Recorded data
::::::

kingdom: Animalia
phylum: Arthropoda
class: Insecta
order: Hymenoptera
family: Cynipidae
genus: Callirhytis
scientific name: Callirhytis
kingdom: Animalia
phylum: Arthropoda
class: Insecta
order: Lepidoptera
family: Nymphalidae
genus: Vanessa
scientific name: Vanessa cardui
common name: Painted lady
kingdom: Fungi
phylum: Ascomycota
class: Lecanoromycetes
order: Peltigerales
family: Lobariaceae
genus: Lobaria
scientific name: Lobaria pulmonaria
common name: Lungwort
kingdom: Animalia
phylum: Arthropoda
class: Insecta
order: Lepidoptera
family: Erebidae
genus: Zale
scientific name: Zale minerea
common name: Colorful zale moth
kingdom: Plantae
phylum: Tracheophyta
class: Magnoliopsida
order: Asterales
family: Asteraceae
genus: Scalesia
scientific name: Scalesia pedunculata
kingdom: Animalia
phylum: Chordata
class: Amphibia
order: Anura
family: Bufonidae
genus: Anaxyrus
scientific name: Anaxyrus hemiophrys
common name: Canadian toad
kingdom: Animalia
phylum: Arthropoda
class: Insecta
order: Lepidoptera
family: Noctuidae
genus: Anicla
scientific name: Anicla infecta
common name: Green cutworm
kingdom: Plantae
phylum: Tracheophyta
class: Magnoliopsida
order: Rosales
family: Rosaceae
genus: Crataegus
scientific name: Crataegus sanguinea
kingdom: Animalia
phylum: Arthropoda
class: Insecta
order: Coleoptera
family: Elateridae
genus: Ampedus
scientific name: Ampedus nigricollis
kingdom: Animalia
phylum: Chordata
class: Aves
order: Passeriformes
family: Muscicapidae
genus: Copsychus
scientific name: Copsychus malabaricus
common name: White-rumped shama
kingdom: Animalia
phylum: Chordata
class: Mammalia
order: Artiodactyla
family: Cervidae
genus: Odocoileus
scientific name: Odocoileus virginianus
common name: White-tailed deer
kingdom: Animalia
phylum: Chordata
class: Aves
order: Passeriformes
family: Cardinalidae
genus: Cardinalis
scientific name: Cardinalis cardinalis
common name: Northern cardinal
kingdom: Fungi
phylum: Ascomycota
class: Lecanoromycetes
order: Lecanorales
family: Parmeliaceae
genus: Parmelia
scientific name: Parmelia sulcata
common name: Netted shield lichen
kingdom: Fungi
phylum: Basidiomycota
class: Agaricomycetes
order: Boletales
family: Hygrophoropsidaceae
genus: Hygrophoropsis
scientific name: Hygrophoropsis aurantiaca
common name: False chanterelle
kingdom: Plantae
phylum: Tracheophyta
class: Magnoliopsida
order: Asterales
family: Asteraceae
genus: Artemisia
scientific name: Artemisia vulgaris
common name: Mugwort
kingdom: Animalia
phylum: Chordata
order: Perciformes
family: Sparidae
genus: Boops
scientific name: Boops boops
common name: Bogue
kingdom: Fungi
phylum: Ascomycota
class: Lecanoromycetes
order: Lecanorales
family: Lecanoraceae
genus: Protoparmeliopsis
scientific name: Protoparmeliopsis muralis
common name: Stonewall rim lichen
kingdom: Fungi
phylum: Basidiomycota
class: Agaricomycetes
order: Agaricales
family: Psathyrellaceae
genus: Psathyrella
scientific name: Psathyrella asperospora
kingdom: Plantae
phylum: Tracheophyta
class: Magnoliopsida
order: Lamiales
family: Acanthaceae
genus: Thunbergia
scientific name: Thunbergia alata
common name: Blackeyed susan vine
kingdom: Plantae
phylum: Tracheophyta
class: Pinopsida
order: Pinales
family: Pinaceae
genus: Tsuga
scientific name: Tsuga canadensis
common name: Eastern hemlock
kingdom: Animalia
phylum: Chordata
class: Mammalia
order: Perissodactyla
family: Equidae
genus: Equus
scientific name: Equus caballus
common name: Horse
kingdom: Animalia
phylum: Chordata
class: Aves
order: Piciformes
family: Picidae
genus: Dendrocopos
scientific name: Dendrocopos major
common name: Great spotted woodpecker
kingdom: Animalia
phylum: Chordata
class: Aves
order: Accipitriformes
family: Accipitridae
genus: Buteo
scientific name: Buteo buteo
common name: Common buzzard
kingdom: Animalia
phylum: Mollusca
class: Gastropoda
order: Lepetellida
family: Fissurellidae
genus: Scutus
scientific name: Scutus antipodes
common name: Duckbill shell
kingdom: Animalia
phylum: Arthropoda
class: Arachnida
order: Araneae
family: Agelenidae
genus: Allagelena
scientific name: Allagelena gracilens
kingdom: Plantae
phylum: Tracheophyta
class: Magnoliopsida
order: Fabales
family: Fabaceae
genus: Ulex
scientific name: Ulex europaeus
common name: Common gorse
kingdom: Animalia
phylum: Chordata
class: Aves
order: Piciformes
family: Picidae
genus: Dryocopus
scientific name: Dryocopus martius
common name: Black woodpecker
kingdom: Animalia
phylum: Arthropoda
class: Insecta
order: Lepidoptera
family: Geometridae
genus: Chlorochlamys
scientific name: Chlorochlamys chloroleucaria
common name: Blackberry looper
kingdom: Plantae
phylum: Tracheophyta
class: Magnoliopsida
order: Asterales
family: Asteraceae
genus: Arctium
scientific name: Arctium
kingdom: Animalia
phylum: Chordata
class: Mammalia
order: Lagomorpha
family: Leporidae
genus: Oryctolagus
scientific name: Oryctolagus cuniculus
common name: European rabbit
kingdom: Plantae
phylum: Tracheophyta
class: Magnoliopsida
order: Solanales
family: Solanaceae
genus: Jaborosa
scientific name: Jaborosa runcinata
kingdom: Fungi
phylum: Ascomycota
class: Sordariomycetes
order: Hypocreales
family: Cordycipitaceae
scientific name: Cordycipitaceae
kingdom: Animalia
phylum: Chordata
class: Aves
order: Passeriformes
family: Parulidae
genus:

::::::

→ **AIM**:
Transcribe the lines of the data above without any change, starting with the line that contains "common name: Blackeyed susan vine" and ending with the line that contains "genus: Arctium", both included.

→ **EXERCISE OUTPUT**:
common name: Blackeyed susan vine
kingdom: Plantae
phylum: Tracheophyta
class: Pinopsida
order: Pinales
family: Pinaceae
genus: Tsuga
scientific name: Tsuga canadensis
common name: Eastern hemlock
kingdom: Animalia
phylum: Chordata
class: Mammalia
order: Perissodactyla
family: Equidae
genus: Equus
scientific name: Equus caballus
common name: Horse
kingdom: Animalia
phylum: Chordata
class: Aves
order: Piciformes
family: Picidae
genus: Dendrocopos
scientific name: Dendrocopos major
common name: Great spotted woodpecker
kingdom: Animalia
phylum: Chordata
class: Aves
order: Accipitriformes
family: Accipitridae
genus: Buteo
scientific name: Buteo buteo
common name: Common buzzard
kingdom: Animalia
phylum: Mollusca
class: Gastropoda
order: Lepetellida
family: Fissurellidae
genus: Scutus
scientific name: Scutus antipodes
common name: Duckbill shell
kingdom: Animalia
phylum: Arthropoda
class: Arachnida
order: Araneae
family: Agelenidae
genus: Allagelena
scientific name: Allagelena gracilens
kingdom: Plantae
phylum: Tracheophyta
class: Magnoliopsida
order: Fabales
family: Fabaceae
genus: Ulex
scientific name: Ulex europaeus
common name: Common gorse
kingdom: Animalia
phylum: Chordata
class: Aves
order: Piciformes
family: Picidae
genus: Dryocopus
scientific name: Dryocopus martius
common name: Black woodpecker
kingdom: Animalia
phylum: Arthropoda
class: Insecta
order: Lepidoptera
family: Geometridae
genus: Chlorochlamys
scientific name: Chlorochlamys chloroleucaria
common name: Blackberry looper
kingdom: Plantae
phylum: Tracheophyta
class: Magnoliopsida
order: Asterales
family: Asteraceae
genus: Arctium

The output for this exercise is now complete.